* [Exercise instructions]:
Retype the records exactly.

* [Exercise input]:
--- START ---

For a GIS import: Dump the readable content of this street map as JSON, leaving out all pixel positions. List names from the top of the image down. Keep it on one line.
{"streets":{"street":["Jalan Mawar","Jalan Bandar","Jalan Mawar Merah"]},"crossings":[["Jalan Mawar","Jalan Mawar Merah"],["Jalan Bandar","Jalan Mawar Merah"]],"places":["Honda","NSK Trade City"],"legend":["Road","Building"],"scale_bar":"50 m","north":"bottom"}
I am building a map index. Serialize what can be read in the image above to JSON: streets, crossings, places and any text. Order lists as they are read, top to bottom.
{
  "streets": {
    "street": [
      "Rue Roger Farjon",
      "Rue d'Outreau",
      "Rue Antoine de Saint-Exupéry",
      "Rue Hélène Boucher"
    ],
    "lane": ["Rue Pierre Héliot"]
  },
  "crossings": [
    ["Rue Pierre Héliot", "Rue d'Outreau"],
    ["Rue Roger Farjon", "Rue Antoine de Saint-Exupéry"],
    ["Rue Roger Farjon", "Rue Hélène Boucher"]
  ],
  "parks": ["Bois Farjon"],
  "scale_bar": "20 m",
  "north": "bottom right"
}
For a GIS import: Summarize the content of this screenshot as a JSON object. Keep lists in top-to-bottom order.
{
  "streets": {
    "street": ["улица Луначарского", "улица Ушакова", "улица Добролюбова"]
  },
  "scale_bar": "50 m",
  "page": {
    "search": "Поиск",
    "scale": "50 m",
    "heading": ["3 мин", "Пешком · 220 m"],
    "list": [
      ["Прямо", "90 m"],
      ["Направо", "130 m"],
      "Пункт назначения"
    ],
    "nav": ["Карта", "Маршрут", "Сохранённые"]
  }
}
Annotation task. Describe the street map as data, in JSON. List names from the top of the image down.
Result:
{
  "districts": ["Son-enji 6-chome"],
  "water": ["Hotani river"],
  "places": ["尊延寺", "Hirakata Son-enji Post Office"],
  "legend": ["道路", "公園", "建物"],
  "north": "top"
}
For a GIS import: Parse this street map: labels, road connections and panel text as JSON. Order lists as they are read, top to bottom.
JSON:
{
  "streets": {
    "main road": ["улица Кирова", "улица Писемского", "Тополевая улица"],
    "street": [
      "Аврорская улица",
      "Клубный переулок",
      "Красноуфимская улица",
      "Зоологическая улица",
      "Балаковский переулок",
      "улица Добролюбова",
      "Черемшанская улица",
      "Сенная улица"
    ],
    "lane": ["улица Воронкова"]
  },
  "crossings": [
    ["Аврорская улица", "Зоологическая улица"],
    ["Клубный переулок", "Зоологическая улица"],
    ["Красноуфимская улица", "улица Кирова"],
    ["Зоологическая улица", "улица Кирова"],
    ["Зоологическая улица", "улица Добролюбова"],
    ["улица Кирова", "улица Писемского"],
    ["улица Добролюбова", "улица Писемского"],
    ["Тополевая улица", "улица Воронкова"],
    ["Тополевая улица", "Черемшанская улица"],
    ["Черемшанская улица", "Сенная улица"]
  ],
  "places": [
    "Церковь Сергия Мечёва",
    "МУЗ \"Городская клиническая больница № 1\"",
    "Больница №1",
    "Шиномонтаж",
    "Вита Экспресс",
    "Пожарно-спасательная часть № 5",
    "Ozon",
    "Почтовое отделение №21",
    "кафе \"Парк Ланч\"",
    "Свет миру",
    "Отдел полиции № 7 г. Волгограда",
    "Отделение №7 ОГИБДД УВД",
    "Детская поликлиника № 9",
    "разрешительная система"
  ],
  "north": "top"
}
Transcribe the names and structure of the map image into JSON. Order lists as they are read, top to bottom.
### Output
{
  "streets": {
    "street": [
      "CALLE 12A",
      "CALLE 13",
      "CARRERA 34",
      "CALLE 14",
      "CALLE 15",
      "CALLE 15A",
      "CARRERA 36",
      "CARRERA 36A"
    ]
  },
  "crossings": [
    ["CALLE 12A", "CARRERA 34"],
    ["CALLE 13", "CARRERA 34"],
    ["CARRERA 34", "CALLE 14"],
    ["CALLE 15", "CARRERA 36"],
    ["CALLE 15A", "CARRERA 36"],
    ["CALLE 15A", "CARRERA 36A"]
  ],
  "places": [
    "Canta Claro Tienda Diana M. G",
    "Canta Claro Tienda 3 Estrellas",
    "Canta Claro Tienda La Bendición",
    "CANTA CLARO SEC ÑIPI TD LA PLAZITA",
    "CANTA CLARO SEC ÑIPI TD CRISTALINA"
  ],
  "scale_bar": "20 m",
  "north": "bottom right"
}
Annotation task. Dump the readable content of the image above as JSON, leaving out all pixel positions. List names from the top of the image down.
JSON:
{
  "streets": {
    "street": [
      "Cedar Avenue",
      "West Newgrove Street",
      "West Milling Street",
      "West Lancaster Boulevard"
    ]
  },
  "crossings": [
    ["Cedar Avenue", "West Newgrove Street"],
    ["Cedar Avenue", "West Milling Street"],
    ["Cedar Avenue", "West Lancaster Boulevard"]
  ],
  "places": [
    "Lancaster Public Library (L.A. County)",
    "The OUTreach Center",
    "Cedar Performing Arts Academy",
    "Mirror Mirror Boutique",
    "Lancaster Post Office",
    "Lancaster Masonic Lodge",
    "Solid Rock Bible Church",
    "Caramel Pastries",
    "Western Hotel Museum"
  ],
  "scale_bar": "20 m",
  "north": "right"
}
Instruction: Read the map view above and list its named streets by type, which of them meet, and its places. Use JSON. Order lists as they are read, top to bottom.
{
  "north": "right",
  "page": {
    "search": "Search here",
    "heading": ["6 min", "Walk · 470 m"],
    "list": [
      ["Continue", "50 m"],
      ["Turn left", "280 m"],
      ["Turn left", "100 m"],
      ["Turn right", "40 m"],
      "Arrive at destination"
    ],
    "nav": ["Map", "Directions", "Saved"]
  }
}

--- END ---

* [Exercise result]:
For a GIS import: Dump the readable content of this street map as JSON, leaving out all pixel positions. List names from the top of the image down. Keep it on one line.
{"streets":{"street":["Jalan Mawar","Jalan Bandar","Jalan Mawar Merah"]},"crossings":[["Jalan Mawar","Jalan Mawar Merah"],["Jalan Bandar","Jalan Mawar Merah"]],"places":["Honda","NSK Trade City"],"legend":["Road","Building"],"scale_bar":"50 m","north":"bottom"}
I am building a map index. Serialize what can be read in the image above to JSON: streets, crossings, places and any text. Order lists as they are read, top to bottom.
{
  "streets": {
    "street": [
      "Rue Roger Farjon",
      "Rue d'Outreau",
      "Rue Antoine de Saint-Exupéry",
      "Rue Hélène Boucher"
    ],
    "lane": ["Rue Pierre Héliot"]
  },
  "crossings": [
    ["Rue Pierre Héliot", "Rue d'Outreau"],
    ["Rue Roger Farjon", "Rue Antoine de Saint-Exupéry"],
    ["Rue Roger Farjon", "Rue Hélène Boucher"]
  ],
  "parks": ["Bois Farjon"],
  "scale_bar": "20 m",
  "north": "bottom right"
}
For a GIS import: Summarize the content of this screenshot as a JSON object. Keep lists in top-to-bottom order.
{
  "streets": {
    "street": ["улица Луначарского", "улица Ушакова", "улица Добролюбова"]
  },
  "scale_bar": "50 m",
  "page": {
    "search": "Поиск",
    "scale": "50 m",
    "heading": ["3 мин", "Пешком · 220 m"],
    "list": [
      ["Прямо", "90 m"],
      ["Направо", "130 m"],
      "Пункт назначения"
    ],
    "nav": ["Карта", "Маршрут", "Сохранённые"]
  }
}
Annotation task. Describe the street map as data, in JSON. List names from the top of the image down.
Result:
{
  "districts": ["Son-enji 6-chome"],
  "water": ["Hotani river"],
  "places": ["尊延寺", "Hirakata Son-enji Post Office"],
  "legend": ["道路", "公園", "建物"],
  "north": "top"
}
For a GIS import: Parse this street map: labels, road connections and panel text as JSON. Order lists as they are read, top to bottom.
JSON:
{
  "streets": {
    "main road": ["улица Кирова", "улица Писемского", "Тополевая улица"],
    "street": [
      "Аврорская улица",
      "Клубный переулок",
      "Красноуфимская улица",
      "Зоологическая улица",
      "Балаковский переулок",
      "улица Добролюбова",
      "Черемшанская улица",
      "Сенная улица"
    ],
    "lane": ["улица Воронкова"]
  },
  "crossings": [
    ["Аврорская улица", "Зоологическая улица"],
    ["Клубный переулок", "Зоологическая улица"],
    ["Красноуфимская улица", "улица Кирова"],
    ["Зоологическая улица", "улица Кирова"],
    ["Зоологическая улица", "улица Добролюбова"],
    ["улица Кирова", "улица Писемского"],
    ["улица Добролюбова", "улица Писемского"],
    ["Тополевая улица", "улица Воронкова"],
    ["Тополевая улица", "Черемшанская улица"],
    ["Черемшанская улица", "Сенная улица"]
  ],
  "places": [
    "Церковь Сергия Мечёва",
    "МУЗ \"Городская клиническая больница № 1\"",
    "Больница №1",
    "Шиномонтаж",
    "Вита Экспресс",
    "Пожарно-спасательная часть № 5",
    "Ozon",
    "Почтовое отделение №21",
    "кафе \"Парк Ланч\"",
    "Свет миру",
    "Отдел полиции № 7 г. Волгограда",
    "Отделение №7 ОГИБДД УВД",
    "Детская поликлиника № 9",
    "разрешительная система"
  ],
  "north": "top"
}
Transcribe the names and structure of the map image into JSON. Order lists as they are read, top to bottom.
### Output
{
  "streets": {
    "street": [
      "CALLE 12A",
      "CALLE 13",
      "CARRERA 34",
      "CALLE 14",
      "CALLE 15",
      "CALLE 15A",
      "CARRERA 36",
      "CARRERA 36A"
    ]
  },
  "crossings": [
    ["CALLE 12A", "CARRERA 34"],
    ["CALLE 13", "CARRERA 34"],
    ["CARRERA 34", "CALLE 14"],
    ["CALLE 15", "CARRERA 36"],
    ["CALLE 15A", "CARRERA 36"],
    ["CALLE 15A", "CARRERA 36A"]
  ],
  "places": [
    "Canta Claro Tienda Diana M. G",
    "Canta Claro Tienda 3 Estrellas",
    "Canta Claro Tienda La Bendición",
    "CANTA CLARO SEC ÑIPI TD LA PLAZITA",
    "CANTA CLARO SEC ÑIPI TD CRISTALINA"
  ],
  "scale_bar": "20 m",
  "north": "bottom right"
}
Annotation task. Dump the readable content of the image above as JSON, leaving out all pixel positions. List names from the top of the image down.
JSON:
{
  "streets": {
    "street": [
      "Cedar Avenue",
      "West Newgrove Street",
      "West Milling Street",
      "West Lancaster Boulevard"
    ]
  },
  "crossings": [
    ["Cedar Avenue", "West Newgrove Street"],
    ["Cedar Avenue", "West Milling Street"],
    ["Cedar Avenue", "West Lancaster Boulevard"]
  ],
  "places": [
    "Lancaster Public Library (L.A. County)",
    "The OUTreach Center",
    "Cedar Performing Arts Academy",
    "Mirror Mirror Boutique",
    "Lancaster Post Office",
    "Lancaster Masonic Lodge",
    "Solid Rock Bible Church",
    "Caramel Pastries",
    "Western Hotel Museum"
  ],
  "scale_bar": "20 m",
  "north": "right"
}
Instruction: Read the map view above and list its named streets by type, which of them meet, and its places. Use JSON. Order lists as they are read, top to bottom.
{
  "north": "right",
  "page": {
    "search": "Search here",
    "heading": ["6 min", "Walk · 470 m"],
    "list": [
      ["Continue", "50 m"],
      ["Turn left", "280 m"],
      ["Turn left", "100 m"],
      ["Turn right", "40 m"],
      "Arrive at destination"
    ],
    "nav": ["Map", "Directions", "Saved"]
  }
}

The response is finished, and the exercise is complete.